As she smiled at him, he added: ‘This is wonderful sherry.’
‘I’m glad you like it. It’s one of which I am particularly fond.’
‘How strange and charming to find a woman of your age interested in something as unfashionable as sherry.’
‘I’ve never been enormously interested in fashion except when I need it for a character in one of my books. May I ask you quite frankly what you thought of Gloria’s novels?’
Gerald Plimpton crossed his long legs.
‘I don’t see why not. They could never have bee
n my chosen reading matter, but they were skilfully directed at a particular market and highly successful in their day. That the market has changed I understand well enough, but I do not believe that writers like Gloria deserve all the opprobrium that is flung at them by feminists these days.’
‘Or by journalists like Posy Hacket?’ suggested Willow.
‘Indeed.’ His still-goodlooking, faintly familiar, face was as wintry as the weather outside. ‘I thought her piece in the Readers’Quarterly very unkind indeed and it hurt Gloria badly. I’m not sure that I have ever heard her as upset as the day she read it. She telephoned me at once.’

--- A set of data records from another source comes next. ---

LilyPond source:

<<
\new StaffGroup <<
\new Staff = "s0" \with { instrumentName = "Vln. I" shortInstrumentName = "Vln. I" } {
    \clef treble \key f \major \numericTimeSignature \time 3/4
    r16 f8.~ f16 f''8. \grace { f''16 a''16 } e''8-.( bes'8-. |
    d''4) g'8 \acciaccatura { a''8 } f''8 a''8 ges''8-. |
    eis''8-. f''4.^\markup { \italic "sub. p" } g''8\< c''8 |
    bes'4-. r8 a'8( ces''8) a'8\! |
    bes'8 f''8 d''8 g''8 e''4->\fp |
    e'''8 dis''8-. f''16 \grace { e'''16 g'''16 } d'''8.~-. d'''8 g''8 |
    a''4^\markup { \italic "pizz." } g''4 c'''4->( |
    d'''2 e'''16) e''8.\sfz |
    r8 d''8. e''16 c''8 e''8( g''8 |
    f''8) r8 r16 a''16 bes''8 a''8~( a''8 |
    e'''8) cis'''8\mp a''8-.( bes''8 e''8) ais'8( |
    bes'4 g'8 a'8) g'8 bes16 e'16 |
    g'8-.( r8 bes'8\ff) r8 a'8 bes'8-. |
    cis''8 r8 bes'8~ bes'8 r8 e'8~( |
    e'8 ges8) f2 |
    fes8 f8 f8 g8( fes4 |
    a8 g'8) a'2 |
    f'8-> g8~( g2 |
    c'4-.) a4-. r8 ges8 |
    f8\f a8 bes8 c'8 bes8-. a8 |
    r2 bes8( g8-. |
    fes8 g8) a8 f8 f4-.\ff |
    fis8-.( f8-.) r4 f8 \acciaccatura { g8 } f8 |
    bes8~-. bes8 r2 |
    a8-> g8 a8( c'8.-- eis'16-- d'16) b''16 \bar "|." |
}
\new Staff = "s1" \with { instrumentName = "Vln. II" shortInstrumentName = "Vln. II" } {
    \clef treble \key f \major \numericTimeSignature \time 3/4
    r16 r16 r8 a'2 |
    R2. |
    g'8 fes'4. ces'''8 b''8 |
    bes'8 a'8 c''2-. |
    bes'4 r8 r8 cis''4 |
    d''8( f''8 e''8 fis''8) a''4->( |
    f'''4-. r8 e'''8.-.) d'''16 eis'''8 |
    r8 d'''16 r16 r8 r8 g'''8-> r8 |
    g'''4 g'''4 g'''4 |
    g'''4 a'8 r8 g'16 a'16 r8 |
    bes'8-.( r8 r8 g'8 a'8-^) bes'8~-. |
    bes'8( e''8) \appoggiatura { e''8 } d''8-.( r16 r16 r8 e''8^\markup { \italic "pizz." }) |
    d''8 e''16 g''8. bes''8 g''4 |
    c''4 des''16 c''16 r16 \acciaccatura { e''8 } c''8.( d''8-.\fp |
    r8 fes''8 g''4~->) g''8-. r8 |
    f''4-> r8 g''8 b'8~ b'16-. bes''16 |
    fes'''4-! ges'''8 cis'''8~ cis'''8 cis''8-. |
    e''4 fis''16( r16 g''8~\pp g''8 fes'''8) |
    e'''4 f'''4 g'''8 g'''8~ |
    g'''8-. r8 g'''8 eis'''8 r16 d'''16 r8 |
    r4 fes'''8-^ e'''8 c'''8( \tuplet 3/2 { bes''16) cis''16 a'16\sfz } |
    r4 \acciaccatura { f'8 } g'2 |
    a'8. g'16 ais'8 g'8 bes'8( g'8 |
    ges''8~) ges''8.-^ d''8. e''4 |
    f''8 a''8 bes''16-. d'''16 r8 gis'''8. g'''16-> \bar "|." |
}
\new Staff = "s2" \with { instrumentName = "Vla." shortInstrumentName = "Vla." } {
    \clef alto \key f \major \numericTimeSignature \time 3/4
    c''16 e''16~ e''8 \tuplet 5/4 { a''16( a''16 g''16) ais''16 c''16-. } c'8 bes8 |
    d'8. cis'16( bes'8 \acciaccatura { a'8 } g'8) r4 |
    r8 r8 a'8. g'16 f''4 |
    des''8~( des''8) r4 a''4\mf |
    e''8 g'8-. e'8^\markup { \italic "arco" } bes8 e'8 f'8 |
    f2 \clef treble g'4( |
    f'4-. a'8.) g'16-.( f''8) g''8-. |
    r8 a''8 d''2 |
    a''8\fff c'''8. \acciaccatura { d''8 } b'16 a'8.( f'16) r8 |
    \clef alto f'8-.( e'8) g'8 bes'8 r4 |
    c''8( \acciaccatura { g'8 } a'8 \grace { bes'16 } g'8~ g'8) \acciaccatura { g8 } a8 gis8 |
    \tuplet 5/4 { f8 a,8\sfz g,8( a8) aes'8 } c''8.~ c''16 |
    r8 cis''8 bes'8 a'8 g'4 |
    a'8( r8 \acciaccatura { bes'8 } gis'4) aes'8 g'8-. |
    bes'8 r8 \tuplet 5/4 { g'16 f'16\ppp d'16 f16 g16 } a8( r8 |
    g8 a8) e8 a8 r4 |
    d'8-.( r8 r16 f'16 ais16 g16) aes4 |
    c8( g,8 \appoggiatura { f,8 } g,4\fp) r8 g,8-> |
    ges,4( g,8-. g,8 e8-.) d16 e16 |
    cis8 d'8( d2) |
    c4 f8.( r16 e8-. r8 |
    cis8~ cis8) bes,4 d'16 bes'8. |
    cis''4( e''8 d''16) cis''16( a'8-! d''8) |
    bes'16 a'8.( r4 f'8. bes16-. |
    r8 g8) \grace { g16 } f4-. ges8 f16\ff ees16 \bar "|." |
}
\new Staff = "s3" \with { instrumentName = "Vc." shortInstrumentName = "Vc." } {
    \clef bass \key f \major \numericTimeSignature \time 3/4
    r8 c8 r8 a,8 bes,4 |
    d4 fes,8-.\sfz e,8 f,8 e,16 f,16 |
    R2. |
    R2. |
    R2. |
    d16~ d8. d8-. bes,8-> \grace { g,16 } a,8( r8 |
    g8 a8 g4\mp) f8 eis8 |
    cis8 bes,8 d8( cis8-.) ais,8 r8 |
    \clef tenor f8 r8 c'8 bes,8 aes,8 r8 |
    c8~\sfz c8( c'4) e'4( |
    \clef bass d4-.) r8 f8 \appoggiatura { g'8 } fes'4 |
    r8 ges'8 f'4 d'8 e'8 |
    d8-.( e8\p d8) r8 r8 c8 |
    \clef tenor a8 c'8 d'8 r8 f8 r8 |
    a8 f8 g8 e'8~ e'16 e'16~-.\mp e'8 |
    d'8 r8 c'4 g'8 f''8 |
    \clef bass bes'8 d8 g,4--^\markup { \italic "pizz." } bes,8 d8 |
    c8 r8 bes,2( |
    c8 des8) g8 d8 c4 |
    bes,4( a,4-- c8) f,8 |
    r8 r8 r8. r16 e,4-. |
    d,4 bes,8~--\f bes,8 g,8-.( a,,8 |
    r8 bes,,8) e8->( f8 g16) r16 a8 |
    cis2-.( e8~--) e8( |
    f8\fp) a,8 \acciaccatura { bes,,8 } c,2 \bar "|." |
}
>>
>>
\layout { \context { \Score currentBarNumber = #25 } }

‘Was it you who suggested that she should sue?’
‘Good heavens no! The idea of writers suing each other fills me with horror. It gives such a very bad example, besides wasting an inordinate amount of time and money. Any unnecessary involvement with lawyers is to be avoided in my view.’
There was so much distaste in his face that Willow wanted to ask about his own experiences of the legal profession, but before she could give rein to her curiosity, she saw Mrs Rusham at the drawing room door. Willow nodded to her and then turned back to her guest.
‘Shall we lunch? It seems to be ready.’
She led the way into her small green-and-white dining room, where Mrs Rusham had clearly been busy. The table was newly polished and there was a low silver bowl of Christmas roses that Willow had not seen before.
‘What a charming room!’ said Gerald Plimpton as he sat down and shook out his napkin. ‘It’s a pity that you and Gloria never met. You obviously share her interest in English furniture.’
‘Yes, indeed. There are some lovely pieces in her house. I was impressed by them. But you were telling me about her reaction to the libel case. Why do you think she was so upset by the article?’
‘Wouldn’t anyone have been?’ asked Plimpton. ‘Wouldn’t you?’
‘No, I don’t think so. Angry perhaps, as I was when the same journalist savaged me, but I don’t think I’d have been emotionally upset. It was presumably the suggestion that she was inciting violence to women that troubled Gloria so much.’